• [Problems]:
[1] Report how many lines of the records contain the string "right", treating uppercase and lowercase as different, and give only that number.
[2] Carry the text on the Sonny Stitt album Made for Each Other forward from its last sentence.

• [Text]:
- - -

Studio album by Sonny Stitt
- Released: 1972
- Recorded: July 13, 1968
- Studio: P.S. Studios, Chicago
- Genre: Jazz
- Length: 41:18
- Label: Delmark DS 426
- Producer: Robert G. Koester, Joe Segal

Sonny Stitt chronology
| Parallel-a-Stitt (1967) | Made for Each Other (1972) | Soul Electricity! (1968) |

= Made for Each Other (Sonny Stitt album) =

Made for Each Other is an album by saxophonist Sonny Stitt recorded in 1968 but not released by the Delmark label until 1972. The album represents Stitt's fourth recording featuring the varitone, an electronic amplification device which altered the saxophone's sound.

- - -

• [The data]:
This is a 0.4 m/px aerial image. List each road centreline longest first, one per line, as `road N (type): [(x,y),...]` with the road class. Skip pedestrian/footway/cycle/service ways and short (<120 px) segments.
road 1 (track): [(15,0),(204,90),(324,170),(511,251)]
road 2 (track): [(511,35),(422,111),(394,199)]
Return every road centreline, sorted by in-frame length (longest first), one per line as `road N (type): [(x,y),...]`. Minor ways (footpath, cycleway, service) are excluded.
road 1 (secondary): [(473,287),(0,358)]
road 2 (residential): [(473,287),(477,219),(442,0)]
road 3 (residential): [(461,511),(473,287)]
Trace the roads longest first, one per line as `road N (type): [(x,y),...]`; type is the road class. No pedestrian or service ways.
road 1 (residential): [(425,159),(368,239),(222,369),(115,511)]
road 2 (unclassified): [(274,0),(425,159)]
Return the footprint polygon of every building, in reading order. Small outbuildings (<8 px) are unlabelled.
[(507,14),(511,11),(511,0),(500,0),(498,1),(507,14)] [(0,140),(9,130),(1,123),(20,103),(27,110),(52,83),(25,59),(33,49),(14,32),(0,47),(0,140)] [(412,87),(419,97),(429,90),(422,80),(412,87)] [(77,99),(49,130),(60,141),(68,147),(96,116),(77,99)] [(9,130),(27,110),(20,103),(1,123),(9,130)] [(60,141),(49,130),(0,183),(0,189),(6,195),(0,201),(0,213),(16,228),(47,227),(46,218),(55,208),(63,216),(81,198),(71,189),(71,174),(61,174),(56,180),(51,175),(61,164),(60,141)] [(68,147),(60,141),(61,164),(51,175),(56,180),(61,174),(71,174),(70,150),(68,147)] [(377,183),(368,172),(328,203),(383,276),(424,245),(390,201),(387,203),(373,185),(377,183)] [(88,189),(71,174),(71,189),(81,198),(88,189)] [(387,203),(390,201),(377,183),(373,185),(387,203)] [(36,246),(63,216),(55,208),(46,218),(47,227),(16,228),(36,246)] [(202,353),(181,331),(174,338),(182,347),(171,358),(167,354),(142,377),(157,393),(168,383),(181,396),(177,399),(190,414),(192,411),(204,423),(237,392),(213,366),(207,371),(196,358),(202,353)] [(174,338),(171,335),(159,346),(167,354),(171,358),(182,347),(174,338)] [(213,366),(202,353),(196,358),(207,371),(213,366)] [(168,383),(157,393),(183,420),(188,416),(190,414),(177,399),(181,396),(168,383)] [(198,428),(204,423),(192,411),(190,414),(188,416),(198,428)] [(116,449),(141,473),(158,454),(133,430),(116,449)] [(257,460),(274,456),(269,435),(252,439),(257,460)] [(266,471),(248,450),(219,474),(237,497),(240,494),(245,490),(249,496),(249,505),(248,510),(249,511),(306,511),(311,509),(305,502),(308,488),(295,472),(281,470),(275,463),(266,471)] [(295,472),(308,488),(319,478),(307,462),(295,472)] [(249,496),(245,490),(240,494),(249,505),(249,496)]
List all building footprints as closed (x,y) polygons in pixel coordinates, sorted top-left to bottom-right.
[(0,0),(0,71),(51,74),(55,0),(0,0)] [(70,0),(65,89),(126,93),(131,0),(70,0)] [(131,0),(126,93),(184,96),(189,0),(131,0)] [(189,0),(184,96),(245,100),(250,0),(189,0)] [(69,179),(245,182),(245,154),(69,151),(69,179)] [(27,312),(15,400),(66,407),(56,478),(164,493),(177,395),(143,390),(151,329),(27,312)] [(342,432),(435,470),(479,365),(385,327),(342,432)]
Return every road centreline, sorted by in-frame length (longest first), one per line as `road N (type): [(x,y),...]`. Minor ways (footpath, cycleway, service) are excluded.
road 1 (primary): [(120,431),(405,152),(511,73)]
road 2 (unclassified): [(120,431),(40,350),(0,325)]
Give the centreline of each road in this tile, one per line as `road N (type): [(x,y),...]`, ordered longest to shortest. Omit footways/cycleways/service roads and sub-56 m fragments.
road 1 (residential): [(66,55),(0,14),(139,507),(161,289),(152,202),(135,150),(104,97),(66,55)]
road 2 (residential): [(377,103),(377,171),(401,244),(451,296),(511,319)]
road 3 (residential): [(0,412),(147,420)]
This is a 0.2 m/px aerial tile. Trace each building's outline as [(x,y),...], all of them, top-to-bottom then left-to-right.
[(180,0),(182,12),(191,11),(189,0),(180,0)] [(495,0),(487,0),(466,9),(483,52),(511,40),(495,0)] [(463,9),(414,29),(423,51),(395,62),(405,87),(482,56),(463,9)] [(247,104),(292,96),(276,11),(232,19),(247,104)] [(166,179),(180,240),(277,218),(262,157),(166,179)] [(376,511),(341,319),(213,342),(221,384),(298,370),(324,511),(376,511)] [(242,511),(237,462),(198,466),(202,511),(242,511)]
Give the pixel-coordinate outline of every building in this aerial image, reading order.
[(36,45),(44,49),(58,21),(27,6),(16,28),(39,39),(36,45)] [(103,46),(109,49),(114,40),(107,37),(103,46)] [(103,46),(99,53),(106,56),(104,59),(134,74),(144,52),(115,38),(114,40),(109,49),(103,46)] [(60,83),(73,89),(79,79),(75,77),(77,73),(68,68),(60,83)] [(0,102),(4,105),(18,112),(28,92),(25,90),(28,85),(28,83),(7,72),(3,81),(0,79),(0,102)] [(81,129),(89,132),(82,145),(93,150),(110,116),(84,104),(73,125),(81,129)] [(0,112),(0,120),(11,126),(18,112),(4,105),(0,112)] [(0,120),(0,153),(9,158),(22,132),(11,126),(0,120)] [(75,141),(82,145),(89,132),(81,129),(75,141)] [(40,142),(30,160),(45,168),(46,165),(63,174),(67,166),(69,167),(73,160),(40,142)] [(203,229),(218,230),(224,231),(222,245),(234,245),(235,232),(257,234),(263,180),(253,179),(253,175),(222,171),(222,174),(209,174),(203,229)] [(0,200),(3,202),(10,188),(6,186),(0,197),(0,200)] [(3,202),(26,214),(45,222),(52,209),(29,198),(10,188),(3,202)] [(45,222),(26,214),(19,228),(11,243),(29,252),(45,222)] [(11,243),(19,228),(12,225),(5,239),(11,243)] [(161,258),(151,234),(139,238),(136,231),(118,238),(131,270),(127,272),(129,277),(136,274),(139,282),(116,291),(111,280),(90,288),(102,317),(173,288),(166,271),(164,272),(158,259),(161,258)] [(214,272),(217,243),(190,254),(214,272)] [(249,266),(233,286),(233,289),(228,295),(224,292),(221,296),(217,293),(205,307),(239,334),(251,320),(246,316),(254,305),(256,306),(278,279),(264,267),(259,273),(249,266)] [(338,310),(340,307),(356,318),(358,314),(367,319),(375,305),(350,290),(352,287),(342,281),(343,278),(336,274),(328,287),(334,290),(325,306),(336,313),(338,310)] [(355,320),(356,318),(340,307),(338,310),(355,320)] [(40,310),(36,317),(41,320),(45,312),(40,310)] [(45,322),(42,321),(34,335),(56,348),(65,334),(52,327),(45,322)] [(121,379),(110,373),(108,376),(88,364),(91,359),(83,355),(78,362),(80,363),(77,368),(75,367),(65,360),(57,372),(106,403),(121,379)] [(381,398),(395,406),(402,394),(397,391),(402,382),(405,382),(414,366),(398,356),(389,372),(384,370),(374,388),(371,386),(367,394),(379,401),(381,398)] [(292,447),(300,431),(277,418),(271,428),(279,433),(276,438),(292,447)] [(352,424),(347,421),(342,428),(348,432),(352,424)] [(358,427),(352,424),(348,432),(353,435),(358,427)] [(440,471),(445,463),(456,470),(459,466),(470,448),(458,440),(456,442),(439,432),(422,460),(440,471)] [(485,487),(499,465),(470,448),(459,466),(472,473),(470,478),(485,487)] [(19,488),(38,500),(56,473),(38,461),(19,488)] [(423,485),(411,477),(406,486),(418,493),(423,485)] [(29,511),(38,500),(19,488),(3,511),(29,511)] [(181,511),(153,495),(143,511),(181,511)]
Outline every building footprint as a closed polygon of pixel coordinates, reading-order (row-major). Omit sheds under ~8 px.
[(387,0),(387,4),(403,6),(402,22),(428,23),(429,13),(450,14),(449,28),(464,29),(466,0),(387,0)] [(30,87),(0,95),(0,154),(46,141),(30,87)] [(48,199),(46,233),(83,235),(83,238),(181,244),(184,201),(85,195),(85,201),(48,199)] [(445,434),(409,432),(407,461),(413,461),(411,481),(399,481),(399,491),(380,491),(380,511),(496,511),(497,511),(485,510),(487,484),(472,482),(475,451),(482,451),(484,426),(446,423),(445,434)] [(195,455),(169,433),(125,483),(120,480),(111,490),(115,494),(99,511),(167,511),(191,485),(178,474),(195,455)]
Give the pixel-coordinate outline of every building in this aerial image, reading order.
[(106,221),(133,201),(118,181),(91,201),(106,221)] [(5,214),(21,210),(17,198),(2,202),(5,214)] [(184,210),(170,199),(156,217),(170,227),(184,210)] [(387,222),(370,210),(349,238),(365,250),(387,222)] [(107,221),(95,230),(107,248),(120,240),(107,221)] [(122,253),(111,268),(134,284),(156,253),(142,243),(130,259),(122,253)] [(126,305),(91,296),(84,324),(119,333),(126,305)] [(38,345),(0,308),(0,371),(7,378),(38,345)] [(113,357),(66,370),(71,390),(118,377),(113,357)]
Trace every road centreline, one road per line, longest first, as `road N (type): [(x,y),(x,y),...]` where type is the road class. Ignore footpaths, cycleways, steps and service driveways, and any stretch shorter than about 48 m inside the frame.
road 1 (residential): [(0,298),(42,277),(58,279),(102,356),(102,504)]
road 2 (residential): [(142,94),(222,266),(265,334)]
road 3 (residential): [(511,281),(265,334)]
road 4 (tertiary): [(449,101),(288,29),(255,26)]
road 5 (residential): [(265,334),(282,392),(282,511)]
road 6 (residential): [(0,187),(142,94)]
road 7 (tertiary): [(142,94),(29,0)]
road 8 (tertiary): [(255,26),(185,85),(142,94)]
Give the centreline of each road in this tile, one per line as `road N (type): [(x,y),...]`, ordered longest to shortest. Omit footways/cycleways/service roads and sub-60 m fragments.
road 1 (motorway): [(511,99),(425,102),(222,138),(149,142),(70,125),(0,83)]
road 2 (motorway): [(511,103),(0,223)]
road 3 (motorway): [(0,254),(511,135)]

- - -

• [Outputs in order]:
[1] 2

[2]
==Reception==

Allmusic reviewer Scott Yanow stated "Sonny Stitt's regular group of the period plays a wide variety of material ... Unfortunately the set is from the period when Stitt often used a Varitone electronic attachment on his alto and tenor which gave him a much more generic sound, lowering the quality of this music despite some strong improvisations. It is an okay set that could have been better". In JazzTimes Patricia Myers wrote "Alto and tenor giant Sonny Stitt always could burn a bebop riff like his idol, Charlie Parker. In this 1968 studio session, Stitt is in perfect sync with ever-grooving organist Don Patterson and tasty drummer Billy James".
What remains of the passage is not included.